Sanskrit Kurs Lektion 22
Dieser Sanskrit Kurs führt anhand einfacher Beispielsätze und -verse in die Grammatik des Sanskrit ein. Einen ausführlichen Überblick über das Sanskrit findest Du im Artikel Sanskrit. Hinweise zur indischen Schrift, der wissenschaftlichen Umschrift (Transliteration) sowie der korrekten Aussprache gibt der Artikel Devanagari. Stichwörter, nach denen Du in der Yoga Vidya Wiki suchen kannst, sind in vereinfachter Schreibweise (Transkription) wiedergegeben.
Das Passiv der Gegenwart (2)
In Lektion 21 haben wir das Passiv der Gegenwart behandelt, eine im Sanskrit sehr häufige Form des Verbs. Der folgende Beispielvers enthält gleich drei Verben (Akhyata) im Passiv (Karmani Prayoga).
Beispielvers aus der Hatha Yoga Pradipika
Die gesamte Hatha Yoga Pradipika besteht aus Versen, deren häufigstes Versmaß (Chhandas) der Shloka (Anushtubh) ist. Wir betrachten einen Vers aus dem vierten Kapitel (Upadesha), das der Praxis der Meditation und Versenkung (Samadhi) gewidmet ist. Der 108. Vers beschreibt einige Aspekte tiefer meditativer Versenkung (Samadhi) und ihrer Wirkungen für den Übenden:
- खाद्यते न च कालेन बाध्यते न च कर्मणा |
- साध्यते न स केनापि योगी युक्तः समाधिना || ४.१०८ ||
- wissenschaftliche Transliteration:
- khādyate na ca kālena , bādhyate na ca karmaṇā |
- sādhyate na sa kenāpi , yogī yuktaḥ samādhinā || 4.108 ||
- vereinfachte Transkription:
- khadyate na cha kalena badhyate na cha karmana |
- sadhyate na sa kenapi yogi yuktah samadhina || 4.108 ||
- Wort-für-Wort-Übersetzung:
- khādyate : wird verschlungen ("gefressen", khād, Verb)
- na : nicht (Na)
- ca : und (Cha)
- kālena : vom Tod ("von der Zeit", Kala, Instr. Sg. m.)
- bādhyate : wird beeinträchtigt, geplagt (bādh, Verb)
- na : nicht
- ca : auch
- karmaṇā : durch (das Gesetz der) Tat(vergeltung, Karman, Instr.
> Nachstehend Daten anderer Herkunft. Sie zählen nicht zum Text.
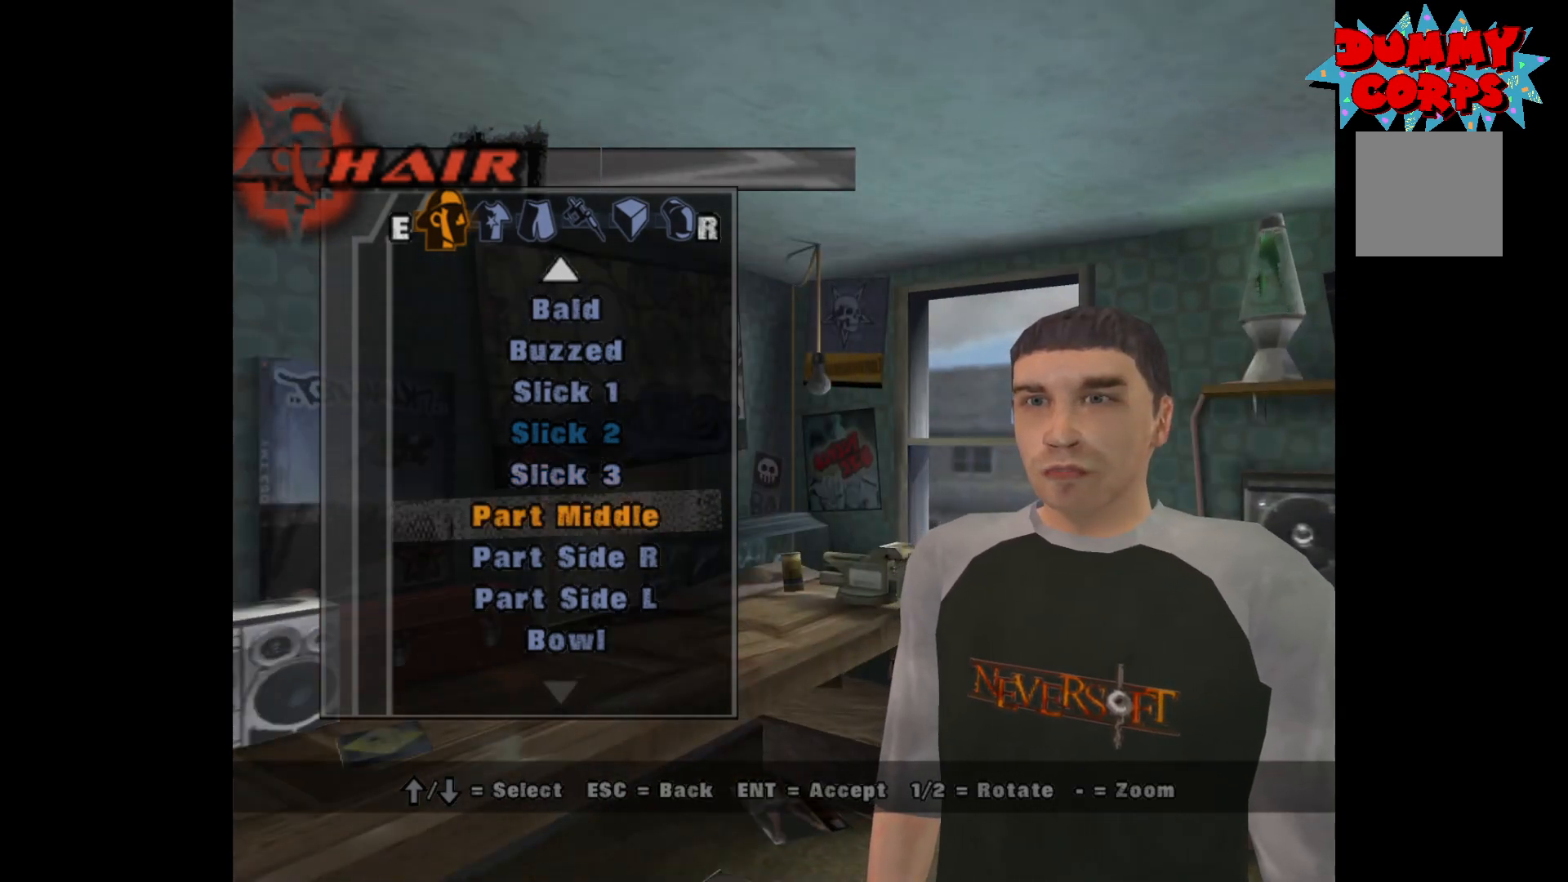
{"buttons": [], "left_stick": "center", "right_stick": "center", "events": [[50, "A", "down"], [217, "A", "up"]]}
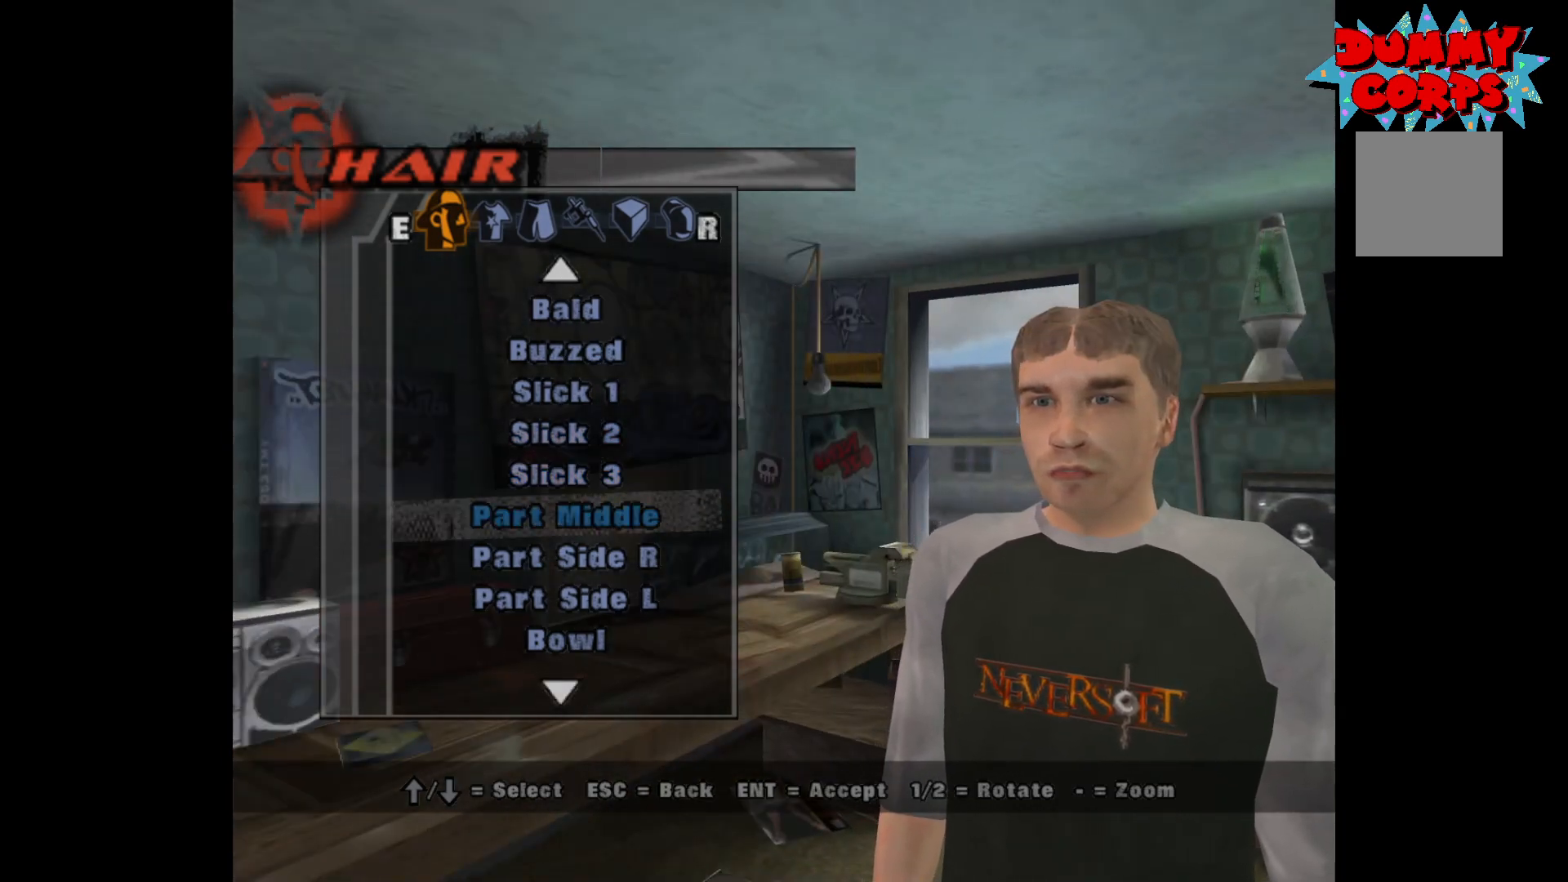
{"buttons": ["DPAD_DOWN"], "left_stick": "center", "right_stick": "center", "events": [[67, "DPAD_DOWN", "down"], [167, "A", "down"], [167, "DPAD_DOWN", "up"], [350, "A", "up"], [500, "DPAD_DOWN", "down"]]}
Sg. n.)
- sādhyate : wird unterworfen, beherrscht ("zum gehorchen gebracht", sādh, Verb)
- na : nicht
- saḥ : der, er (Tad, Nom. Sg. m.)
- kena api : von irgend jemandem (Ka, Instr. Sg. m. Api)
- yogī : Yogin (Nom. Sg. m.)
- yuktaḥ : (der vollständig) konzentriert ("verbunden") ist (Yukta, Nom. Sg. m.)
- samādhinā : durch (die) Versenkung (Samadhi, Instr. Sg. m.)
- Übersetzung:
- Der Yogi, der sich im Samadhi befindet, wird weder vom Tod ("von der Zeit") verschlungen, noch wird er vom Karma geplagt, noch wird er von irgend jemandem beherrscht.
Erläuterungen
- Die Verbformen khādyate ("wird verschlungen"), bādhyate ("wird beeinträchtigt") und sādhyate ("wird unterworfen") sind die 3. Personen Singular Passiv der Gegenwart der Verbalwurzeln (Dhatu) khād "essen, fressen, verschlingen", bādh "beeinträchtigen, plagen" und sādh "unterwerfen, beherrschen, zum gehorchen bringen".
- Die Verneinungspartikel na "nicht" erscheint in diesem Vers drei mal und steht jeweils hinter dem Verb, das sie verneint.
- Die Verbindungspartikel ca bedeutet für sich genommen "und, aber". In Verbindung mit na "nicht" kann man sie mit "weder ... noch ..." übersetzen.
- Die Instrumentale (Tritiya) kālena, karmaṇā und kena (in kenāpi) sind jeweils das Subjekt bzw. der Agens (Kartri) der drei Verbalhandlungen khādyate, bādhyate und sādhyate.
- Das Interrogativpronomen kena "von wem?" wird in Verbindung mit der Verbindungspartikel api "auch" zu einem sogenannten Indefinitpronomen und bedeutet "von irgend wem, von irgend jemandem".
- Die Nominative (Prathama) saḥ und yogī sind das gemeinsame logische Objekt (Karman) der drei Verbalhandlungen khādyate, bādhyate und sādhyate.
- Das Demonstrativpronomen saḥ wird auch im Sinne eines bestimmten Artikels ("der") sowie als Personalpronomen der 3. Person Singular ("er, sie, es") verwendet.
- Das Adjektiv (Visheshana) yuktaḥ ("verbunden", Partizip Präteritum Passiv der Wurzel yuj) ist eine nähere Bestimmung zu yogī und steht daher ebenfalls im Nominativ Singular Maskulinum.
- Der Instrumental samādhinā bezeichnet das Instrument der Handlung (Karana) und bezieht sich auf das PPP yuktaḥ.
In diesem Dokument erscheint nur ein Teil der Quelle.